#### WHAT IS NEEDED:
Rewrite the part of the source data that opens with the line containing "3. **研究学者**" and closes with the line containing "- **作为用户**，我希望聊天记录能够本地保存，保护我的隐私", replacing "作为用户" with "作为终端用户" and keeping everything else unchanged.

[Source data]
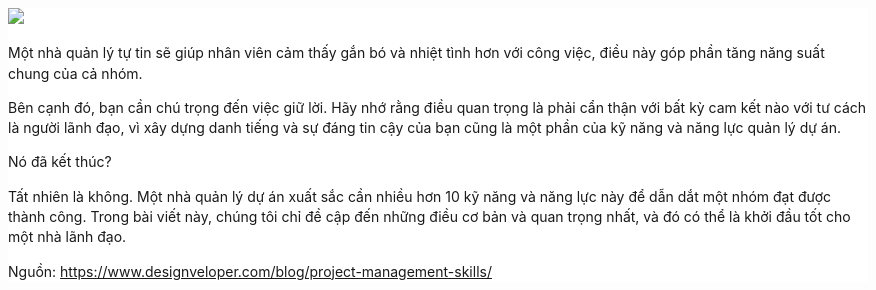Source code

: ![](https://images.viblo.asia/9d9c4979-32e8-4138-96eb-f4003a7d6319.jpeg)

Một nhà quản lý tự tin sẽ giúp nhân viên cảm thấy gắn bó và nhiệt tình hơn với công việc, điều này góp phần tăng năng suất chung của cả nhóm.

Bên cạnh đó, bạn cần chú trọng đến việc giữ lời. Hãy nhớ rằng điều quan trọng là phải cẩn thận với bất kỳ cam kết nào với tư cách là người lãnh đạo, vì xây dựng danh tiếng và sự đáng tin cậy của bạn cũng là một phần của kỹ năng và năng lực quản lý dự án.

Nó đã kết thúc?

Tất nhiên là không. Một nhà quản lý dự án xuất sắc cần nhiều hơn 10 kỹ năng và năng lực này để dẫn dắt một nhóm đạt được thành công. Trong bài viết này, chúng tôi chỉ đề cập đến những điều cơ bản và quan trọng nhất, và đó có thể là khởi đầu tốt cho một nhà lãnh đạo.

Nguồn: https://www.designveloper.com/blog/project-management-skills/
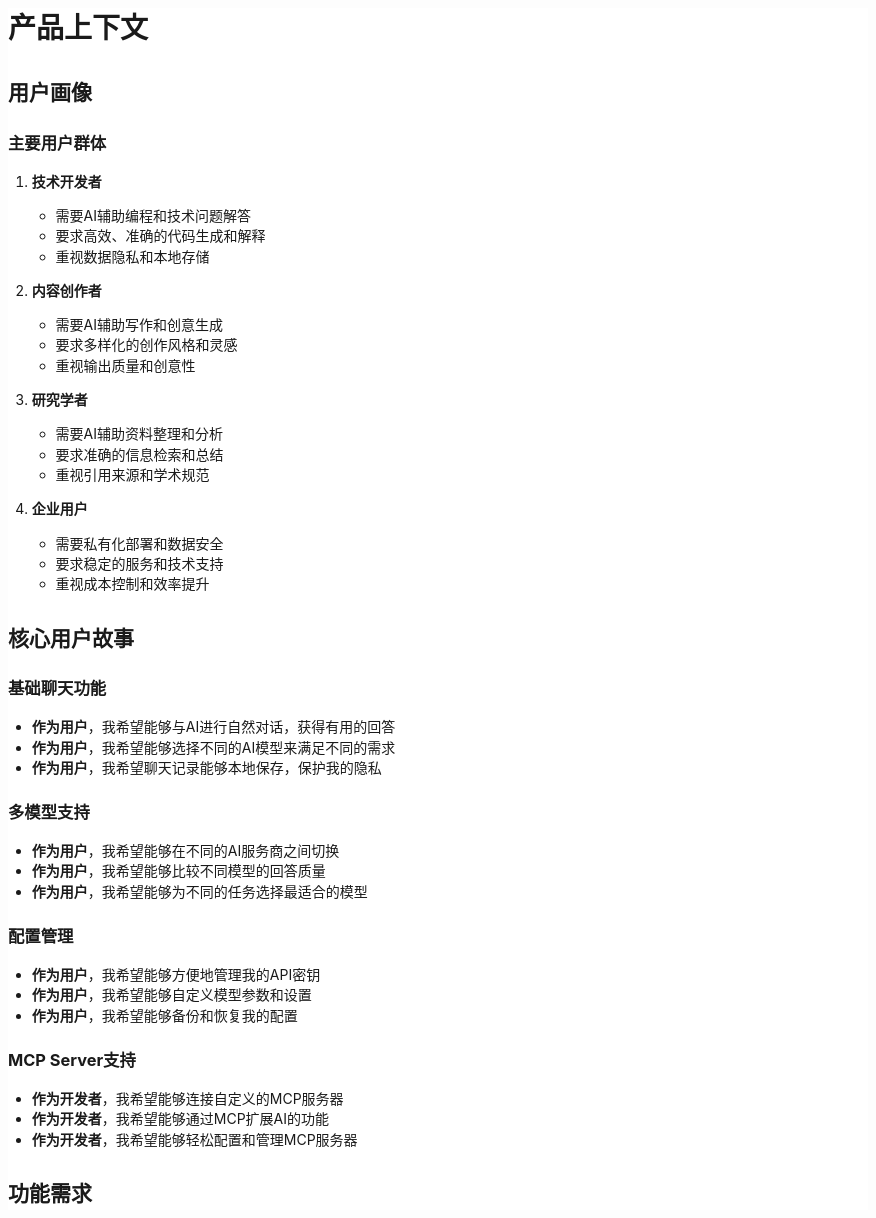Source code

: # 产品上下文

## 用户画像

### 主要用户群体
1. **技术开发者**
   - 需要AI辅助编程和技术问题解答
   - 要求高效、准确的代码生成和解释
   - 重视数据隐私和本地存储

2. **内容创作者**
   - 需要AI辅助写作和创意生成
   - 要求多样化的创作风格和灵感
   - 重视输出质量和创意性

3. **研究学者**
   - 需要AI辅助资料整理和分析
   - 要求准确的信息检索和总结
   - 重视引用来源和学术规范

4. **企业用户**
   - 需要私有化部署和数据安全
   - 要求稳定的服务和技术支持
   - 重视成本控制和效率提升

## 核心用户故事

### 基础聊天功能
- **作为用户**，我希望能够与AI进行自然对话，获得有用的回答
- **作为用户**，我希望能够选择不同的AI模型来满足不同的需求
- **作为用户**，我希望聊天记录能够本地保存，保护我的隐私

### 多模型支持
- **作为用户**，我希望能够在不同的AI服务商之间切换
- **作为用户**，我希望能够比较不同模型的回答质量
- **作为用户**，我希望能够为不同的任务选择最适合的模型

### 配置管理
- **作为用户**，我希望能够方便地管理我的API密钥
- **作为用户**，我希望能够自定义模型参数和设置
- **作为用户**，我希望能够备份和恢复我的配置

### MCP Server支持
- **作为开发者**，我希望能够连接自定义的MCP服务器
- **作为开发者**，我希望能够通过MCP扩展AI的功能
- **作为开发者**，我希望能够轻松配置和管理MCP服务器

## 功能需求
==
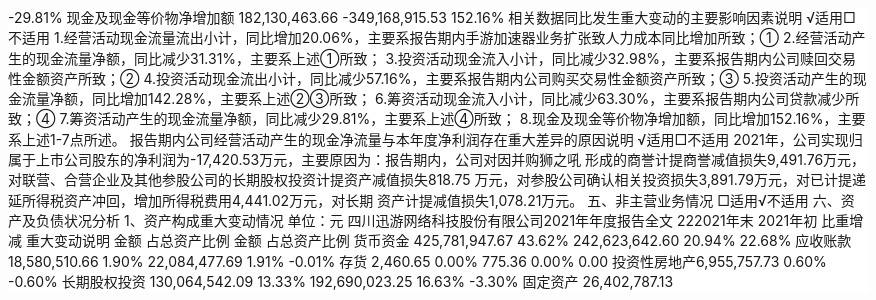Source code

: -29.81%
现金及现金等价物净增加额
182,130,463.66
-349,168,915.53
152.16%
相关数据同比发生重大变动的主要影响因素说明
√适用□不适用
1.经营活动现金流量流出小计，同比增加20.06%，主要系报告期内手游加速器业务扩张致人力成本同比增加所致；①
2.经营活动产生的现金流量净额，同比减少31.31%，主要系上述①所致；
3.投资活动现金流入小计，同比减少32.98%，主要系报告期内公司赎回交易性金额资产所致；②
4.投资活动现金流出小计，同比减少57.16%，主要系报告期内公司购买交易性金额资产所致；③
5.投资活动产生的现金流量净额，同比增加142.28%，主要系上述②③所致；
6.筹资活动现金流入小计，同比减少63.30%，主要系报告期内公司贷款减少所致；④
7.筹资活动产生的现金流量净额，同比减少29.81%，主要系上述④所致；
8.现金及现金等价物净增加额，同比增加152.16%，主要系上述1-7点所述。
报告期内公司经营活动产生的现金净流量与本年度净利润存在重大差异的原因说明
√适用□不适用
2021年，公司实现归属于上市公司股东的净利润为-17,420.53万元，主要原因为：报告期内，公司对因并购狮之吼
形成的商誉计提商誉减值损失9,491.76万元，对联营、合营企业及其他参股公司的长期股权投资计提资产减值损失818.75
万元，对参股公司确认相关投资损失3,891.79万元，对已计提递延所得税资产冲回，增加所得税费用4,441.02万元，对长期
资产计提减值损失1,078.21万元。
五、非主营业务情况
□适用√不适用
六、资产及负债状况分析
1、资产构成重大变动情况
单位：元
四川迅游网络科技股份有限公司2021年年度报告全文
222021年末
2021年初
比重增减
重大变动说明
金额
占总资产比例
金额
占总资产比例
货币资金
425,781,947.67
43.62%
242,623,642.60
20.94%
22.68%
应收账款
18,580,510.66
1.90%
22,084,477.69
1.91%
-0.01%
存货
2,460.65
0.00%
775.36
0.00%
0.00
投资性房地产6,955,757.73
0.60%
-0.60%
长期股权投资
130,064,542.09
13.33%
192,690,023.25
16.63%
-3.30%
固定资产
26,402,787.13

#### EXERCISE OUTPUT:
3. **研究学者**
   - 需要AI辅助资料整理和分析
   - 要求准确的信息检索和总结
   - 重视引用来源和学术规范

4. **企业用户**
   - 需要私有化部署和数据安全
   - 要求稳定的服务和技术支持
   - 重视成本控制和效率提升

## 核心用户故事

### 基础聊天功能
- **作为终端用户**，我希望能够与AI进行自然对话，获得有用的回答
- **作为终端用户**，我希望能够选择不同的AI模型来满足不同的需求
- **作为终端用户**，我希望聊天记录能够本地保存，保护我的隐私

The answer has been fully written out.